I am also trying to maintain a very consistent level of "power" in the world as a whole. As I alluded to briefly earlier in this thread, I want a typical veteran to be 5-6th level. Levels 7-10 represent the truly elite, while 11+ is indicative of very rare characters who have gone beyond the human norms.

Part of my method of achieving this has been to frontload HP (something Sutek had a major problem with in a previous thread, but which works for me).

Anyway, by slowing advancement down, I should find it easier to present threats to the PCs that are both challenging and consistent with a dynamic world that is independent of them. IE, I don't have to worry about exceptional opponents appearing regularly and upsetting this concept of 11+ (and, to a lesser extent, 7+) being incredibly rare.

When the PCs do finally reach higher levels, they should gain a greater sense of achievement for having done so. Importantly, they can also gain a greater sense of achievement and power at lower levels than they could if they advanced more quickly.

Being more likely to be outclassed by supernatural entities and the occasional, very tough human, I can also play up the danger inherrent in the world, and the right and proper fear of such entities. Further, if they use wits, daring and cooperation to defeat these entities, the sense of achievement should be much greater, given that the challenge was greater than if they had been more powerful.

So, "mooks" (not the most accurate term in this context) should be defeatable but still worthy of respect, while truly dangerous opponents should be rare and Dangerous.

Given my own vision for the Conan RPG (which, I think, needn't necessarily be the same as ones vision of the Conan literature), I actually planned to start the PCs above 1st level, which would have gone some way to helping them get their cool abilities quicker. However, I had one player who was quite keen to begin at 1st level, and the others weren't really concerned one way or the other, so 1st it was.

I don't claim that any of that reasoning would stand up to particularly close scrutiny. As I mentioned, I think your arguments are more tangible than my own, and your own philosphy could probably be applied in such a fashion as to achieve many of the same things I am looking for, without slowing things down.

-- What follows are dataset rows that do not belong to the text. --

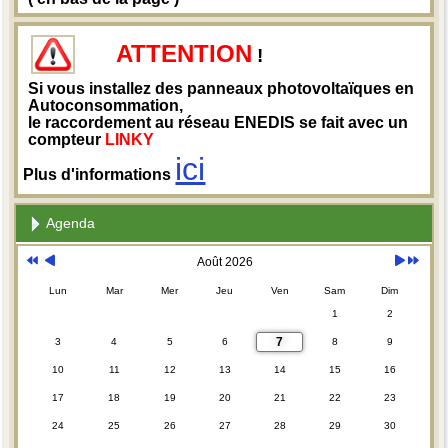
ATTENTION
!
Si vous installez des panneaux photovoltaïques en
Autoconsommation,
le raccordement au réseau ENEDIS se fait avec un
compteur
LINKY
ici
Plus d'informations
Agenda
Août 2026
Lun
Mar
Mer
Jeu
Ven
Sam
Dim
1
2
7
3
4
5
6
8
9
10
11
12
13
14
15
16
17
18
19
20
21
22
23
24
25
26
27
28
29
30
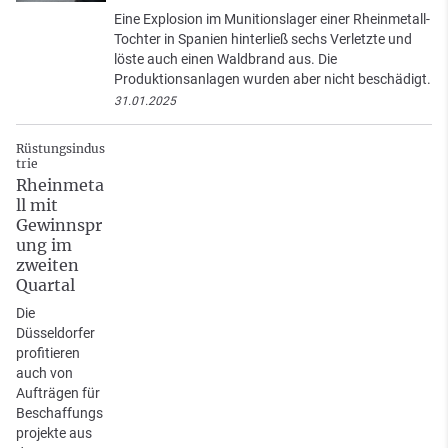
Eine Explosion im Munitionslager einer Rheinmetall-
Tochter in Spanien hinterließ sechs Verletzte und
löste auch einen Waldbrand aus. Die
Produktionsanlagen wurden aber nicht beschädigt.
31.01.2025
Rüstungsindus
trie
Rheinmeta
ll mit
Gewinnspr
ung im
zweiten
Quartal
Die
Düsseldorfer
profitieren
auch von
Aufträgen für
Beschaffungs
projekte aus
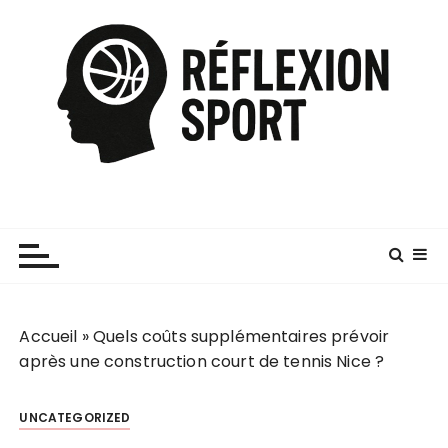
P
a
s
s
e
r
a
u
c
o
n
t
e
Accueil
»
Quels coûts supplémentaires prévoir
n
après une construction court de tennis Nice ?
u
UNCATEGORIZED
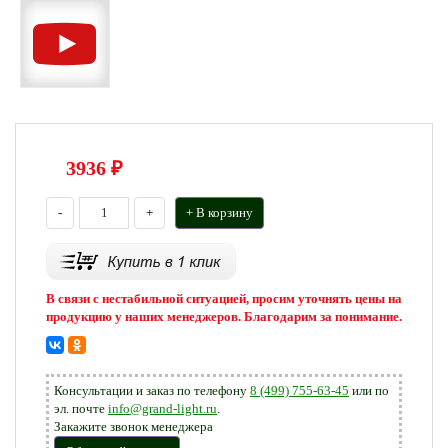
3936
₽
-
+
+ В корзину
В связи с нестабильной ситуацией, просим уточнять цены на
продукцию у наших менеджеров. Благодарим за понимание.
Консультации и заказ по телефону
8 (499) 755-63-45
или по
эл. почте
info@grand-light.ru
.
Закажите звонок менеджера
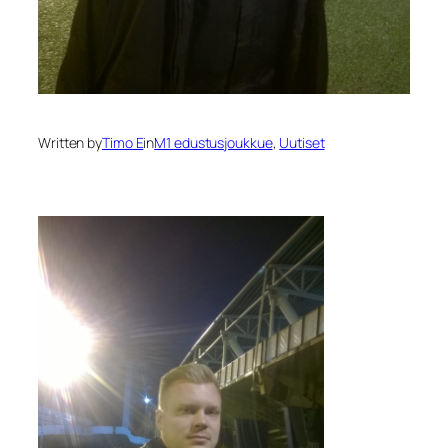
Written by
Timo E
in
M1 edustusjoukkue
, 
Uutiset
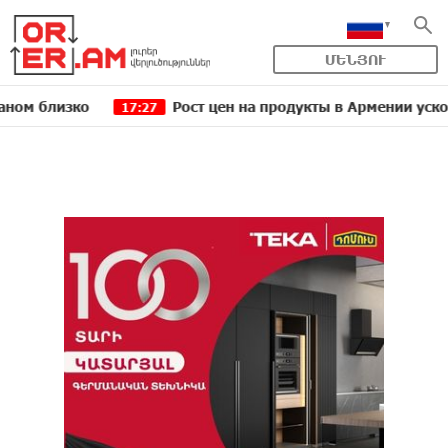
ՄԵՆՅՈՒ
изко
Рост цен на продукты в Армении ускорился д
17:27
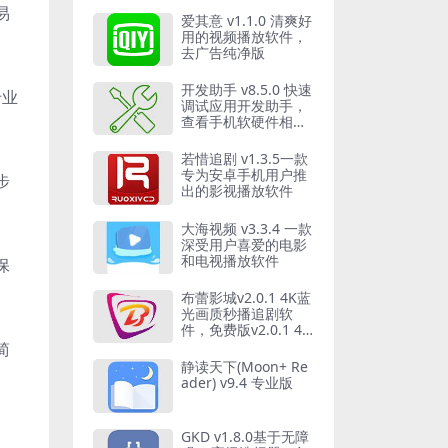
易
爱其意 v1.1.0 清爽好
用的视频播放软件，
去广告纯净版
开发助手 v8.5.0 快速
专业
调试应用开发助手，
查看手机软硬件相关
信息
若惜追剧 v1.3.5一款
专为安卓手机用户推
步
出的影视播放软件
大海视频 v3.3.4 一款
深受用户喜爱的电影
和电视播放软件
保
布蕾影城v2.0.1 4K蓝
光画质秒播追剧软
件，免费版v2.0.1 4K
蓝光画质秒播追剧软
简
件，免费版
静读天下(Moon+ Re
ader) v9.4 专业版
GKD v1.8.0基于无障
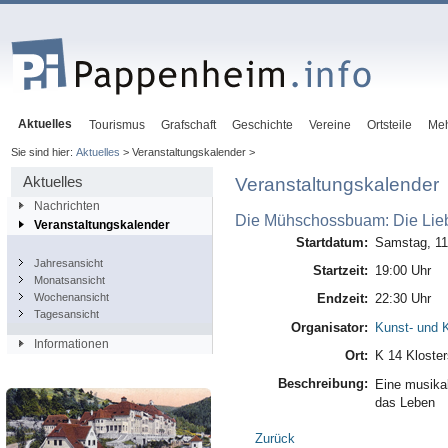
Aktuelles
Tourismus
Grafschaft
Geschichte
Vereine
Ortsteile
Me
Sie sind hier:
Aktuelles
> Veranstaltungskalender >
Aktuelles
Veranstaltungskalender
Nachrichten
Die Mühschossbuam: Die Lie
Veranstaltungskalender
Startdatum:
Samstag, 11.
Jahresansicht
Startzeit:
19:00 Uhr
Monatsansicht
Wochenansicht
Endzeit:
22:30 Uhr
Tagesansicht
Organisator:
Kunst- und K
Informationen
Ort:
K 14 Kloste
Beschreibung:
Eine musika
das Leben
Zurück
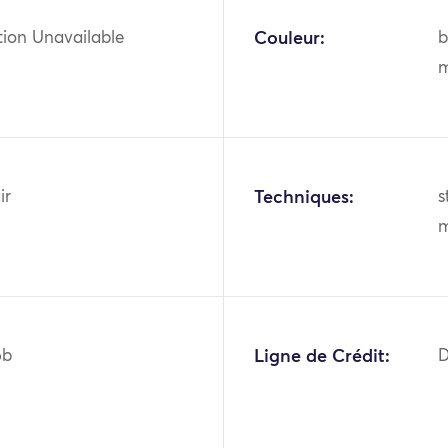
tion Unavailable
Couleur:
b
m
ir
Techniques:
s
m
6b
Ligne de Crédit:
D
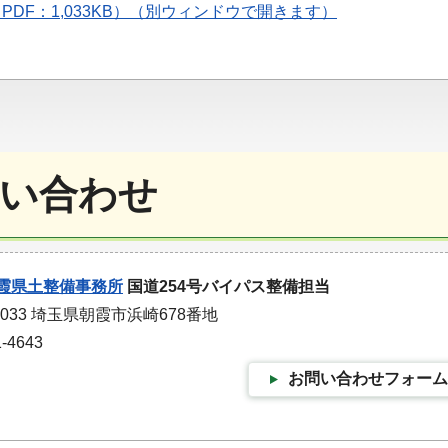
PDF：1,033KB）（別ウィンドウで開きます）
い合わせ
霞県土整備事務所
国道254号バイパス整備担当
0033 埼玉県朝霞市浜崎678番地
-4643
お問い合わせフォーム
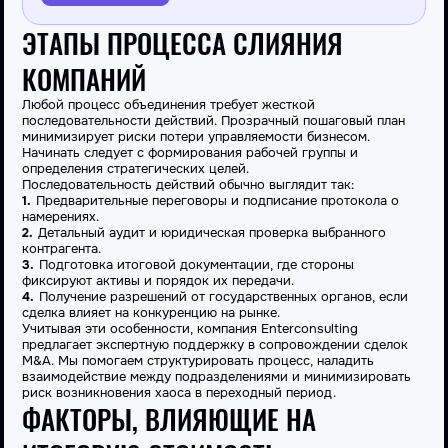
ЭТАПЫ ПРОЦЕССА СЛИЯНИЯ
КОМПАНИЙ
Любой
процесс
объединения требует жесткой
последовательности действий. Прозрачный
пошаговый
план
минимизирует риски потери управляемости бизнесом.
Начинать следует с формирования рабочей группы и
определения стратегических целей.
Последовательность действий обычно выглядит так:
Предварительные переговоры и подписание протокола о
намерениях.
Детальный аудит и юридическая проверка выбранного
контрагента.
Подготовка итоговой документации, где стороны
фиксируют
активы
и порядок их передачи.
Получение разрешений от государственных органов, если
сделка влияет на конкуренцию на рынке.
Учитывая эти особенности, компания Enterconsulting
предлагает экспертную поддержку в сопровождении сделок
M&A. Мы помогаем структурировать
процесс
, наладить
взаимодействие между подразделениями и минимизировать
риск возникновения хаоса в переходный период.
ФАКТОРЫ, ВЛИЯЮЩИЕ НА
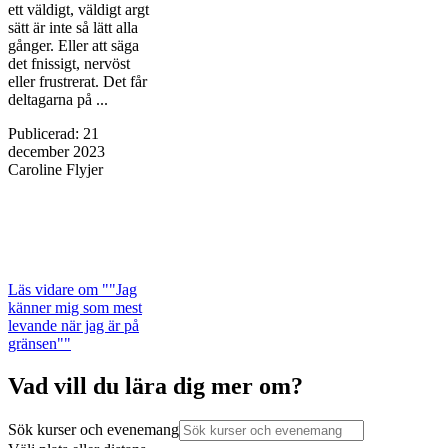
ett väldigt, väldigt argt
sätt är inte så lätt alla
gånger. Eller att säga
det fnissigt, nervöst
eller frustrerat. Det får
deltagarna på ...
Publicerad
:
21
december 2023
Caroline Flyjer
Läs vidare
om ""Jag
känner mig som mest
levande när jag är på
gränsen""
Vad vill du lära dig mer om?
Sök kurser och evenemang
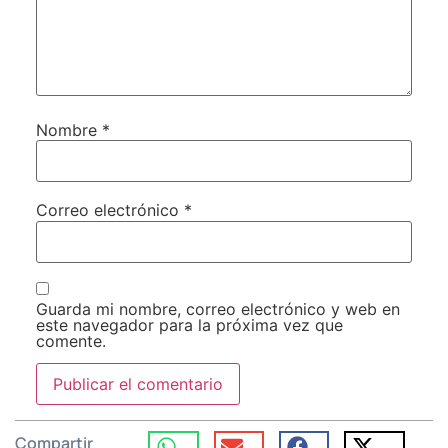
Nombre
*
Correo electrónico
*
Guarda mi nombre, correo electrónico y web en
este navegador para la próxima vez que
comente.
Compartir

What it boils down to is that I have established a system that suits my own perspective, style of play and GMing strengths.

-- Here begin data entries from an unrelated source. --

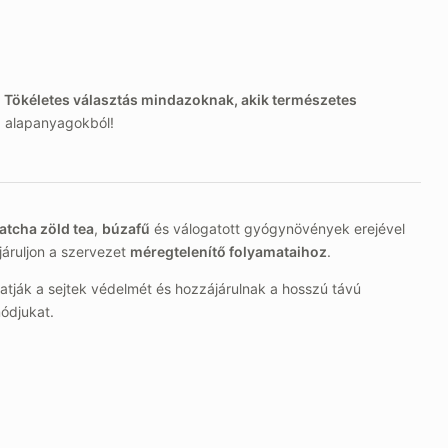
.
Tökéletes választás mindazoknak, akik természetes
a alapanyagokból!
atcha zöld tea
,
búzafű
és válogatott gyógynövények erejével
járuljon a szervezet
méregtelenítő folyamataihoz
.
atják a sejtek védelmét és hozzájárulnak a hosszú távú
ódjukat.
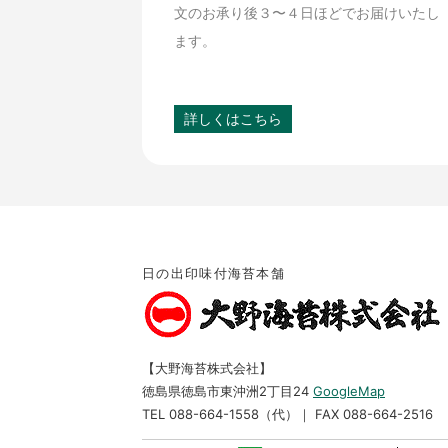
文のお承り後３〜４日ほどでお届けいたし
ます。
詳しくはこちら
日の出印味付海苔本舗
【大野海苔株式会社】
徳島県徳島市東沖洲2丁目24
GoogleMap
TEL 088-664-1558（代）｜ FAX 088-664-2516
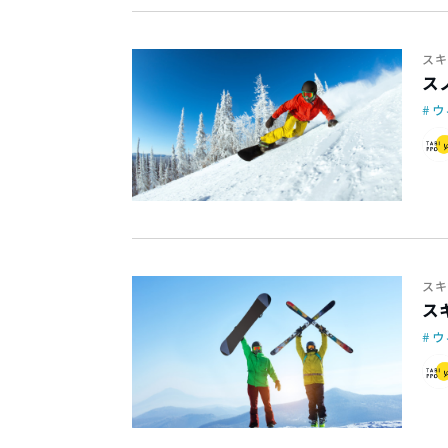
スキ
ス
ウ
スキ
ス
ウ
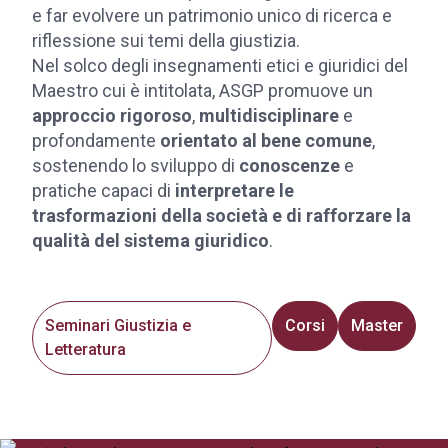
e far evolvere un patrimonio unico di ricerca e
riflessione sui temi della giustizia.
Nel solco degli insegnamenti etici e giuridici del
Maestro cui è intitolata, ASGP promuove un
approccio rigoroso
,
multidisciplinare
e
profondamente
orientato al bene comune
,
sostenendo lo sviluppo di
conoscenze
e
pratiche capaci di
interpretare le
trasformazioni della società e di rafforzare la
qualità del sistema giuridico
.
Seminari Giustizia e
Corsi
Master
Letteratura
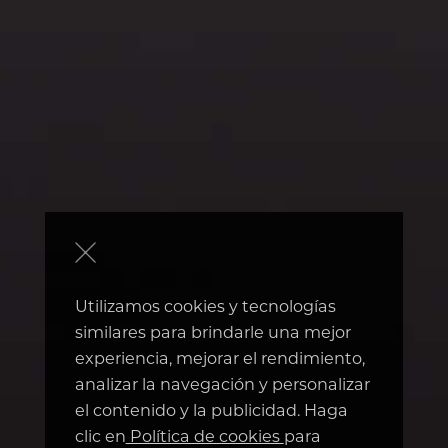
Utilizamos cookies y tecnologías
similares para brindarle una mejor
experiencia, mejorar el rendimiento,
analizar la navegación y personalizar
el contenido y la publicidad. Haga
clic en
Política de cookies
para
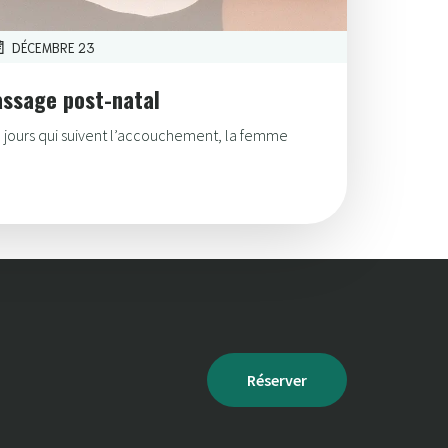
DÉCEMBRE 23
assage post-natal
0 jours qui suivent l’accouchement, la femme
Réserver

It's probably also worth pointing out that when I originally posted this thread, the thought that I might need to defend some of my basic assumptions had not occurred to me. I was not looking for advice or counter-opinions so much as presenting a system that I considered finalised, on the assumption that others may take something useful out of it.

As such, I wasn't really looking for the sort of discussion this ended up being, and hence why I have not been especially open to suggestions that I do things differently.

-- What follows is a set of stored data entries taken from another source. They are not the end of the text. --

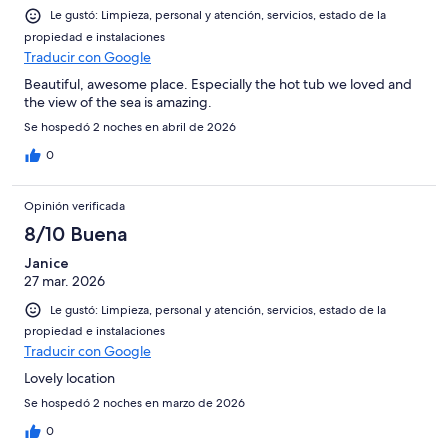
Le gustó: Limpieza, personal y atención, servicios, estado de la
propiedad e instalaciones
Traducir con Google
Beautiful, awesome place. Especially the hot tub we loved and
the view of the sea is amazing.
Se hospedó 2 noches en abril de 2026
0
Opinión verificada
8/10 Buena
Janice
27 mar. 2026
Le gustó: Limpieza, personal y atención, servicios, estado de la
propiedad e instalaciones
Traducir con Google
Lovely location
Se hospedó 2 noches en marzo de 2026
0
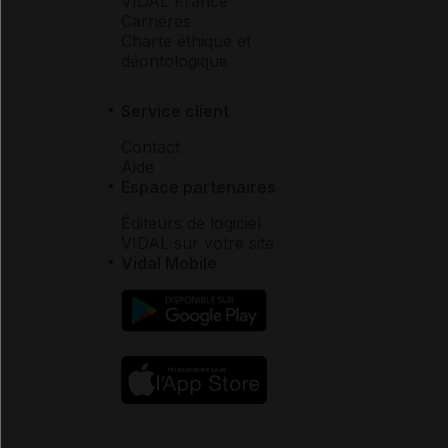
VIDAL France
Carrières
Charte éthique et
déontologique
Service client
Contact
Aide
Espace partenaires
Éditeurs de logiciel
VIDAL sur votre site
Vidal Mobile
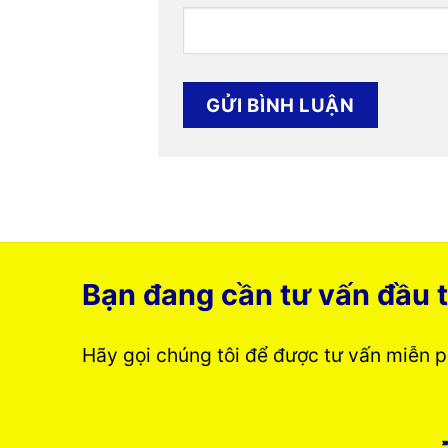
Bạn đang cần tư vấn đầu t
Hãy gọi chúng tôi để được tư vấn miễn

Again, though, that doesn't mean I'm not happy to have the discussion regardless.
 
Turim said:
Also, I'd like to know how you handle spells that cost XP.

Forgot to reply to this part of your post.

First up, in all my d20 games that involve some form of XP penalty (level drain, casting or magic item costs etc...) I use XP debt instead of XP loss.

So, if your XP would otherwise go down, you instead simply acrue a debt of equal value, and you cease to advance until you pay it off. The end result is the same*, but this solves two problems -- first, the large amounts of paperwork (and general player frustration) that occur when a character actually loses a level, and the strange situation where a magic user who has just levelled up cannot cast spells or make items with XP requirements.

Regarding XP costs for spells being inconsistent with my altered XP allocation, this is a problem I have noted but not yet fixed. At some point I will adjust the spell XP costs to bring them in line with the altered advancment scheme (that point necessarily being before the player with the Scholar decides to expend XP on a spell).

*By which I mean, once the debt is payed off you are in the same position as if you had actually lost the XP and earned it back again.